You can find this excerpt and a description of the interview on the magazine’s web site, but you’ll need to actually buy the issue to read the whole thing.


  1. Rob Q

    I am one of the devoted Lost followers who was satisfied with the ending, at least after I had time to digest it, and to me it was definitely six years well spent.

    However, I have to say I was disappointed many of the questions were not answered, much like everyone else. I am salivating over the upcoming 12 minutes, just to get the final closure.

    The scene above, despite answering one question, to me raises another. If Dharma has been defunct for 20 years, where has the food been coming from? We now know how and why the drops occurred, but not how the food ended up in the warehouse to begin with.

    Also, the video was a bit fuzzy, but were those coordinates which printed out or something else?

    I guess Lost is a show that will never end.

    • Josh Zyber

      I think we have to assume that DHARMA set up some kind of trust account to perptually fund the operations at this “Logistics Warehouse,” even after the organization itself went defunct. What little we know about DHARMA is that its founder Alvar Hanso was a very wealthy man.

  2. besch64

    I’ve seen the entire thing. Let me tell you, the explanation for the palette drops is entirely unsatisfying.


    Essentially, these two bums have just been hanging around in Guam sending food once every couples months to different coordinates around the world. They receive the coordinates via fax machine. That seems pretty simple. Just two guys who are unaware of the fact that DHARMA had dissolved. I guess it makes sense that the coordinates are sent by an automated system in the Lamp Post station. I’ll buy all this.

    But wait a second… I’m remembering something… didn’t Penny say something about money, and how having enough of it can help you find anything? That’s how she was able t find Desmond and the island. And wasn’t there some super-rich guy trying to find the island too?

    So wait. They’re asking us to believe that Widmore, one of the richest men in the world who is desperate to find the island, was unable to find this operational DHARMA station in Guam that literally has the coordinates of the island faxed to them all the time? I call bullshit. I call so much bullshit.

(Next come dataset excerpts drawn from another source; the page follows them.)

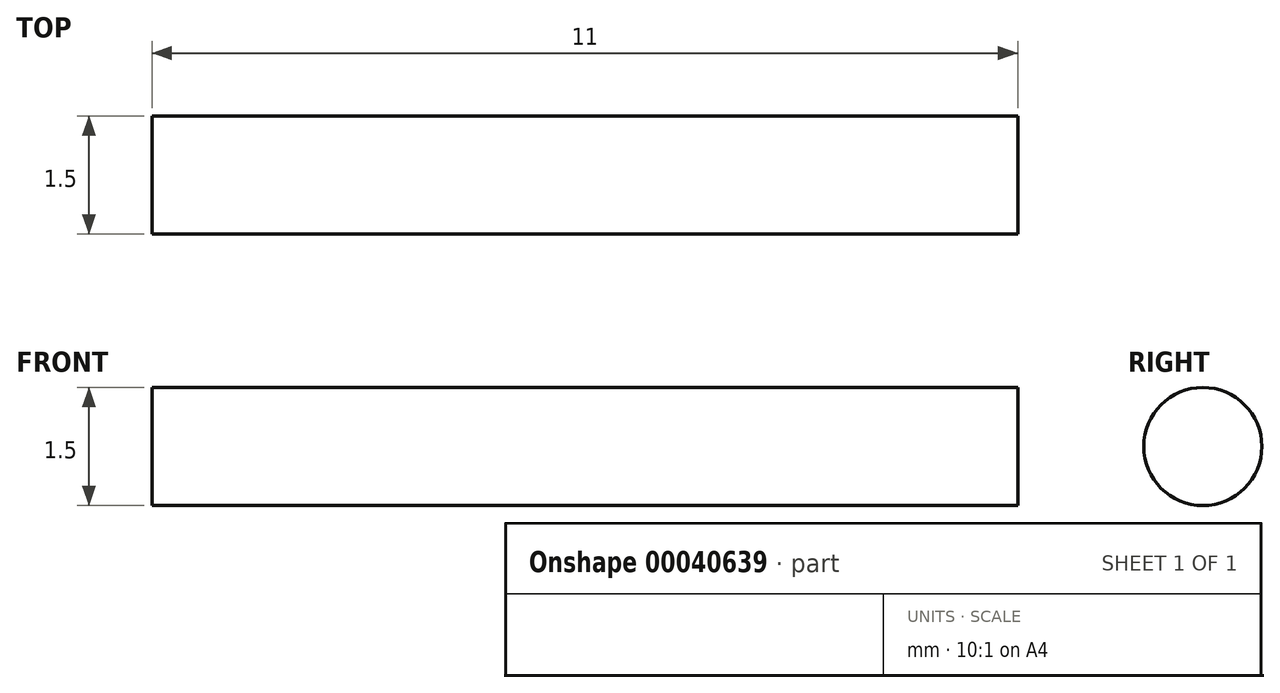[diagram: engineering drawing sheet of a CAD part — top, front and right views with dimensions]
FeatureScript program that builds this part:
annotation { "Feature Type Name" : "Feature", "Feature Type Description" : "" }
export const myFeature = defineFeature(function(context is Context, id is Id, definition is map)
    precondition{}
    {
        {
            var Q0;
            Q0=qCreatedBy(makeId("Top.planeOp"),FACE);
            var sketch = newSketch(context, id + "F0", { "sketchPlane" : qUnion([Q0])});
            skLineSegment(sketch, "E0", {"start": v(-50, 0) * mm, "end": v(50, 0) * mm, "construction": true});
            skLineSegment(sketch, "E1", {"start": v(0, 50) * mm, "end": v(0, -50) * mm, "construction": true});
            skSolve(sketch);
        }
        {
            var Q0;
            Q0=qCreatedBy(makeId("Front.planeOp"),FACE);
            var sketch = newSketch(context, id + "F1", { "sketchPlane" : qUnion([Q0])});
            skLineSegment(sketch, "E2.0", {"start": v(-50, 0) * mm, "end": v(50, 0) * mm, "construction": true});
            skLineSegment(sketch, "E3.bottom", {"start": v(-5.5, 0) * mm, "end": v(5.5, 0) * mm});
            skLineSegment(sketch, "E3.top", {"start": v(-5.5, 0.75) * mm, "end": v(5.5, 0.75) * mm});
            skLineSegment(sketch, "E3.left", {"start": v(-5.5, 0) * mm, "end": v(-5.5, 0.75) * mm});
            skLineSegment(sketch, "E3.right", {"start": v(5.5, 0) * mm, "end": v(5.5, 0.75) * mm});
            skSolve(sketch);
        }
        {
            var Q0;
            Q0=qSketchRegion(id+"F1",true);
            var Q1;
            Q1=sQuery(id+"F1.wireOp",EDGE,"E2.0");
            revolve(context, id + "F2", {"entities" : qUnion([Q0]), "axis" : qUnion([Q1]), "revolveType" : RevolveType.FULL});
        }
    });
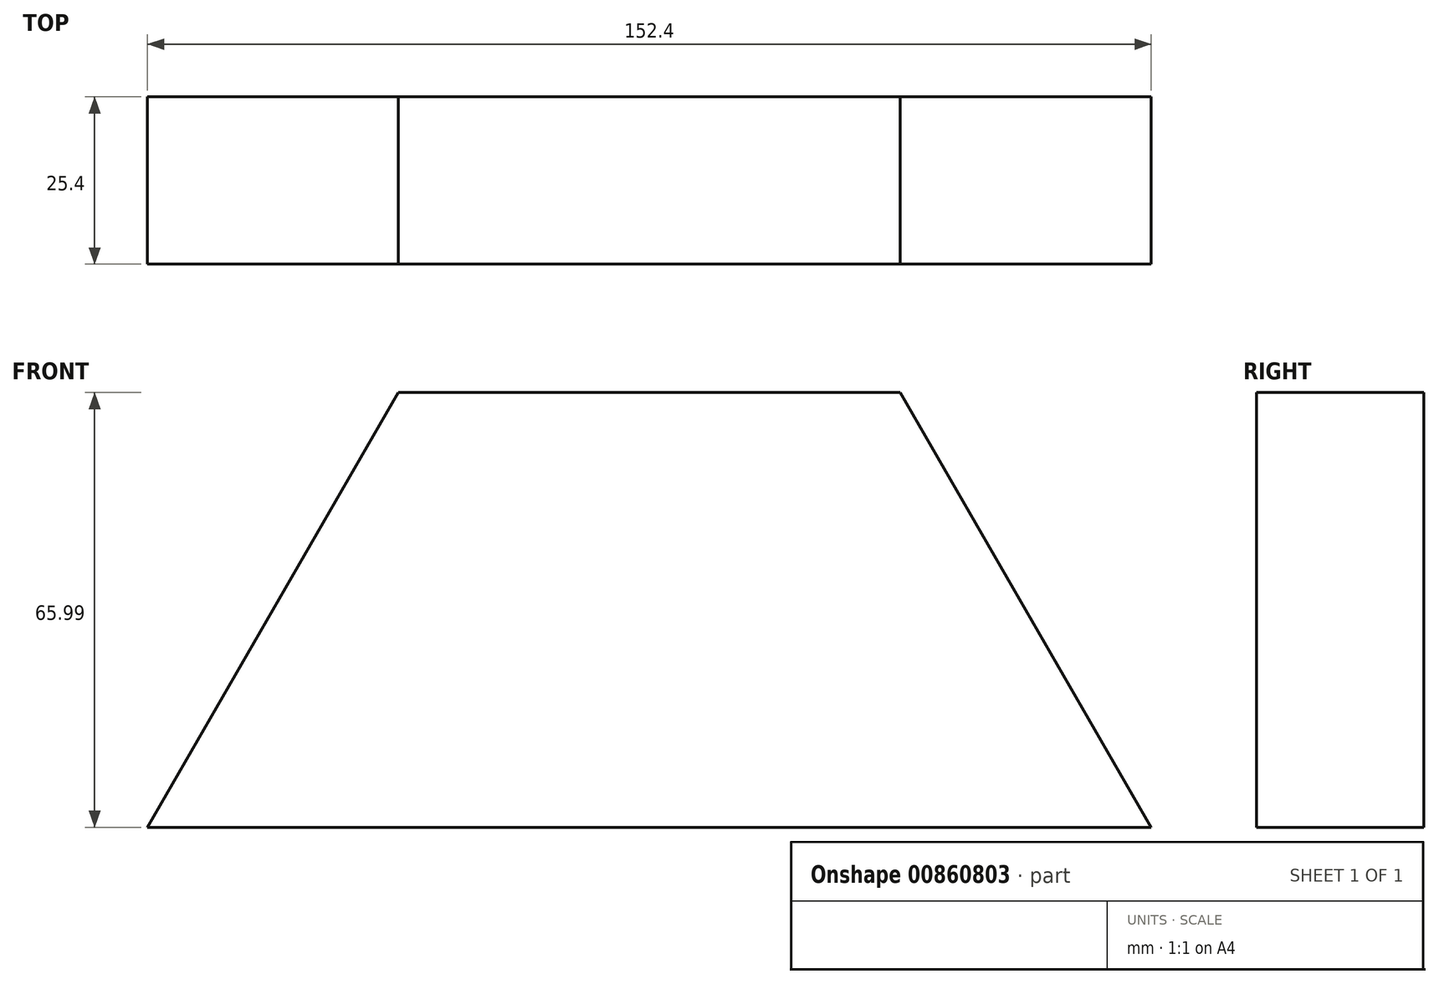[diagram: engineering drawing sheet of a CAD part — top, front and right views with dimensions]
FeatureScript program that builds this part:
annotation { "Feature Type Name" : "Feature", "Feature Type Description" : "" }
export const myFeature = defineFeature(function(context is Context, id is Id, definition is map)
    precondition{}
    {
        {
            var Q0;
            Q0=qCreatedBy(makeId("Front.planeOp"),FACE);
            var sketch = newSketch(context, id + "F0", { "sketchPlane" : qUnion([Q0])});
            skLineSegment(sketch, "E0", {"start": v(-49.84, -32.76) * mm, "end": v(102.56, -32.76) * mm});
            skLineSegment(sketch, "E1", {"start": v(102.56, -32.76) * mm, "end": v(64.46, 33.23) * mm});
            skLineSegment(sketch, "E2", {"start": v(64.46, 33.23) * mm, "end": v(-11.74, 33.23) * mm});
            skLineSegment(sketch, "E3", {"start": v(-11.74, 33.23) * mm, "end": v(-49.84, -32.76) * mm});
            skSolve(sketch);
        }
        {
            var Q0;
            Q0 = qSketchRegion(id + "F0", true);
            extrude(context, id + "F1", {"entities" : qUnion([Q0]), "depth" : 25.4 * mm, "offsetDistance" : 25.4 * mm});
        }
    });
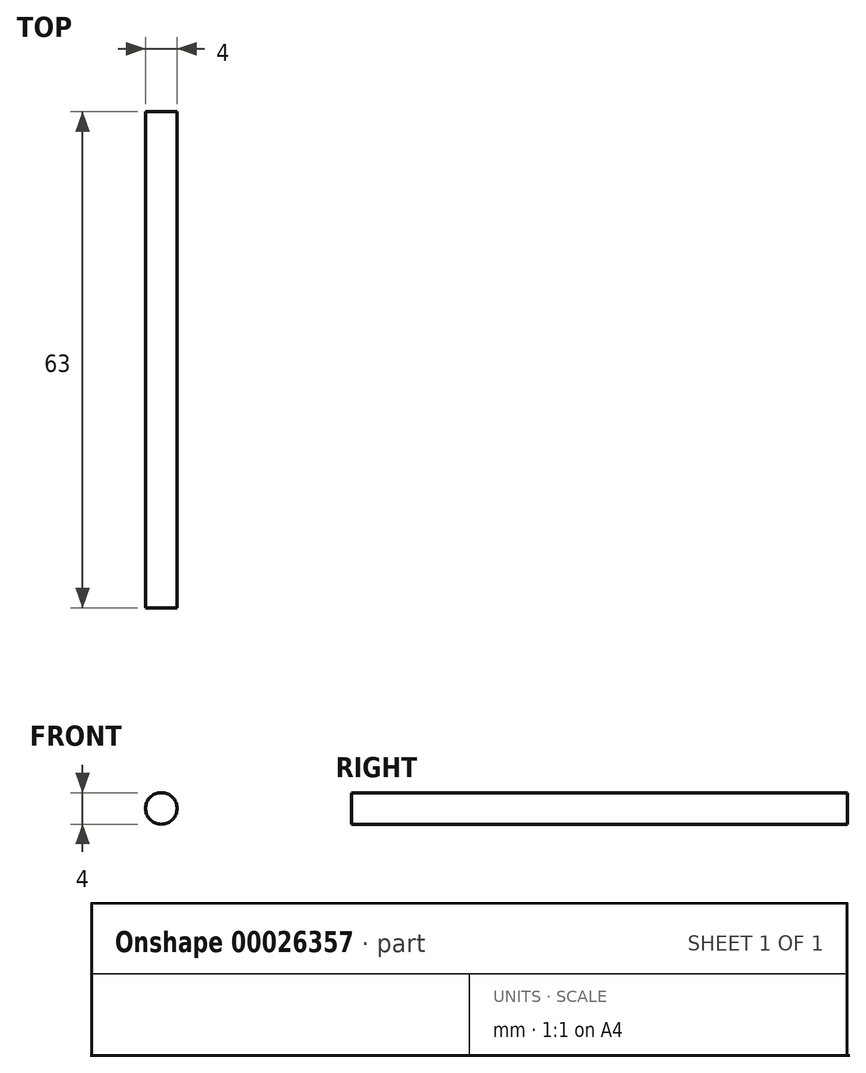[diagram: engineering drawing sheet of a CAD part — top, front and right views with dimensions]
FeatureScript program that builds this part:
annotation { "Feature Type Name" : "Feature", "Feature Type Description" : "" }
export const myFeature = defineFeature(function(context is Context, id is Id, definition is map)
    precondition{}
    {
        {
            var Q0;
            Q0=qCreatedBy(makeId("Front.planeOp"),FACE);
            var sketch = newSketch(context, id + "F0", { "sketchPlane" : qUnion([Q0])});
            skCircle(sketch, "E0", {"center": v(-0.46, 0) * mm, "radius": 2 * mm});
            skSolve(sketch);
        }
        {
            var Q0;
            Q0 = qSketchRegion(id + "F0", true);
            extrude(context, id + "F1", {"entities" : qUnion([Q0]), "depth" : 63 * mm});
        }
    });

    Here, check this out. You want a creative and logical answer to the palette drop? Here it is:

    Remember how the island is surrounded by a bubble of disrupted space/time or whatever? That’s why it takes the helicopter a day to fly a mile and how the doctor’s body washes up on shore before he even died. And that’s why you need to enter the “bubble” at the exact right entry point or else you get seriously fucked up. So DHARMA sent the palettes through this entry point. But one day, something went wrong and the drone flew into the bubble in the wrong spot. Due to the disruption in space/time, it didn’t arrive until 20 years later.

    Bam. The end. I just solved a Lost mystery better than the writers.

    • Josh Zyber

      I haven’t seen the full 12-minute epilogue yet, but I think there’s one point you’re missing. The Guam facility was continuing to receive coordinates from the Lamp Post station. The Lamp Post was where Eloise had that giant pendulum thing that predicted where and when the island would appear. So Eloise knew all along how to get to the island. She was actively hiding this from Widmore and working to prevent him from learning it due to their falling out.

      So it’s not like Widmore just overlooked this Logistics Warehouse in his search. Eloise had taken steps to make sure he wouldn’t find it, and thus wouldn’t find the island.